Your instructions:
Filter the entries for the word "APERTURE". Copy each line that has it.

═══ Task input ═══

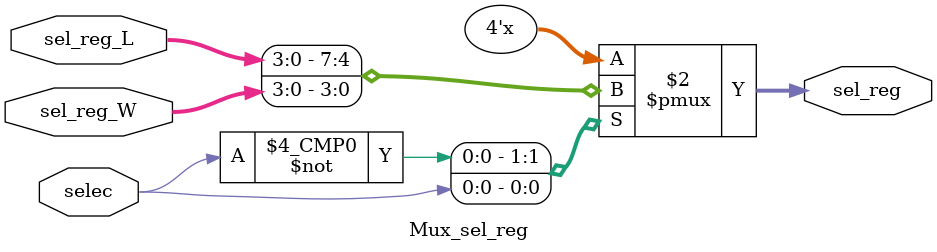
<source format=v>
`timescale 1ns / 1ps
module Mux_sel_reg(
	input wire [3:0] sel_reg_W, sel_reg_L,
	input wire selec,
	output reg [3:0] sel_reg
    );

always @*
	case (selec)
		1'b0: sel_reg = sel_reg_L;
		1'b1: sel_reg = sel_reg_W;
	endcase
	
endmodule

</source>
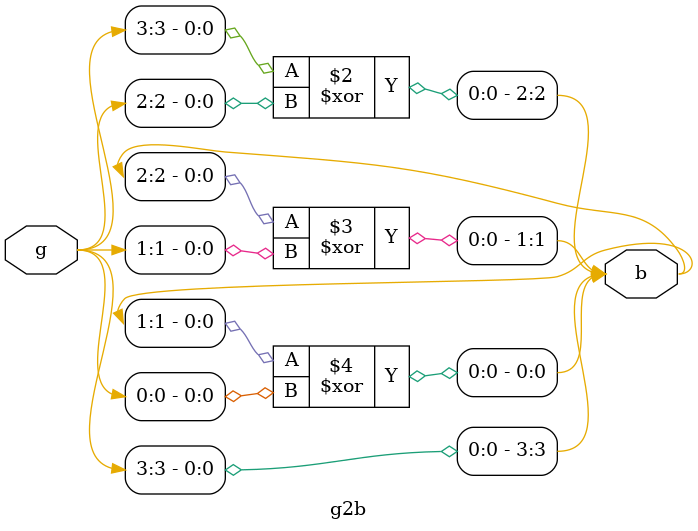
<source format=v>
module g2b(
input [3:0]g,
output reg [3:0]b);
always@(*)begin
 b[3] = g[3];
 b[2] = b[3] ^ g[2];
 b[1] = b[2] ^ g[1];
 b[0] = b[1] ^ g[0];
end
endmodule

</source>
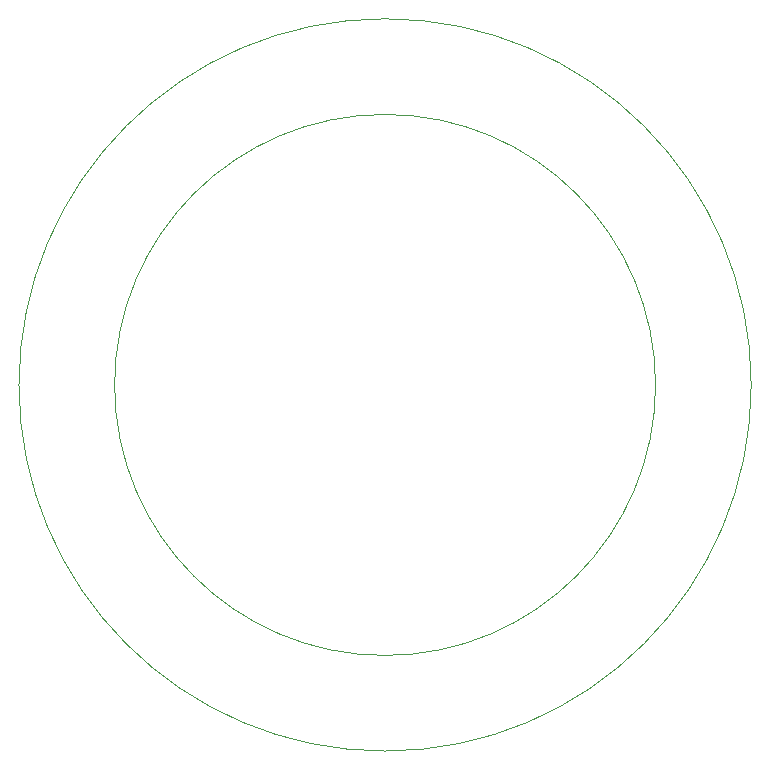
<source format=gbr>
%TF.GenerationSoftware,KiCad,Pcbnew,8.0.8*%
%TF.CreationDate,2025-03-04T17:09:11-05:00*%
%TF.ProjectId,board_C,626f6172-645f-4432-9e6b-696361645f70,rev?*%
%TF.SameCoordinates,Original*%
%TF.FileFunction,Profile,NP*%
%FSLAX46Y46*%
G04 Gerber Fmt 4.6, Leading zero omitted, Abs format (unit mm)*
G04 Created by KiCad (PCBNEW 8.0.8) date 2025-03-04 17:09:11*
%MOMM*%
%LPD*%
G01*
G04 APERTURE LIST*
%TA.AperFunction,Profile*%
%ADD10C,0.100000*%
%TD*%
G04 APERTURE END LIST*
D10*
X179495259Y-50997628D02*
G75*
G02*
X117495259Y-50997628I-31000000J0D01*
G01*
X117495259Y-50997628D02*
G75*
G02*
X179495259Y-50997628I31000000J0D01*
G01*
X171395258Y-50997629D02*
G75*
G02*
X125595258Y-50997629I-22900000J0D01*
G01*
X125595258Y-50997629D02*
G75*
G02*
X171395258Y-50997629I22900000J0D01*
G01*
M02*

</source>
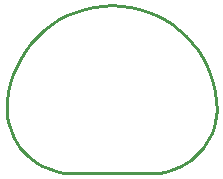
<source format=gbr>
G04 EAGLE Gerber RS-274X export*
G75*
%MOMM*%
%FSLAX34Y34*%
%LPD*%
%IN*%
%IPPOS*%
%AMOC8*
5,1,8,0,0,1.08239X$1,22.5*%
G01*
%ADD10C,0.254000*%


D10*
X-88900Y0D02*
X-88466Y-4861D01*
X-87610Y-9665D01*
X-86339Y-14376D01*
X-84661Y-18959D01*
X-82591Y-23378D01*
X-80143Y-27600D01*
X-77337Y-31592D01*
X-74194Y-35325D01*
X-70737Y-38769D01*
X-66993Y-41899D01*
X-62991Y-44691D01*
X-58760Y-47124D01*
X-54334Y-49178D01*
X-49745Y-50839D01*
X-45029Y-52093D01*
X-40222Y-52932D01*
X-35360Y-53349D01*
X-30480Y-53340D01*
X30480Y-53340D01*
X35360Y-53349D01*
X40222Y-52932D01*
X45029Y-52093D01*
X49745Y-50839D01*
X54334Y-49178D01*
X58760Y-47124D01*
X62991Y-44691D01*
X66993Y-41899D01*
X70737Y-38769D01*
X74194Y-35325D01*
X77337Y-31592D01*
X80144Y-27600D01*
X82591Y-23378D01*
X84661Y-18959D01*
X86339Y-14376D01*
X87610Y-9665D01*
X88466Y-4861D01*
X88900Y0D01*
X88900Y2D01*
X88562Y7750D01*
X87549Y15439D01*
X85871Y23011D01*
X83538Y30407D01*
X80570Y37572D01*
X76989Y44451D01*
X72822Y50992D01*
X68101Y57145D01*
X62861Y62863D01*
X57143Y68102D01*
X50991Y72823D01*
X44450Y76990D01*
X37570Y80571D01*
X30405Y83539D01*
X23009Y85871D01*
X15437Y87550D01*
X7748Y88562D01*
X0Y88900D01*
X-6Y88900D01*
X-7754Y88561D01*
X-15443Y87549D01*
X-23014Y85870D01*
X-30410Y83538D01*
X-37575Y80570D01*
X-44454Y76989D01*
X-50995Y72821D01*
X-57147Y68100D01*
X-62865Y62861D01*
X-68104Y57143D01*
X-72825Y50990D01*
X-76992Y44449D01*
X-80572Y37570D01*
X-83540Y30405D01*
X-85872Y23008D01*
X-87550Y15437D01*
X-88562Y7748D01*
X-88900Y0D01*
M02*

</source>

═══

Answer section:
G04 APERTURE LIST*
G04 APERTURE END LIST*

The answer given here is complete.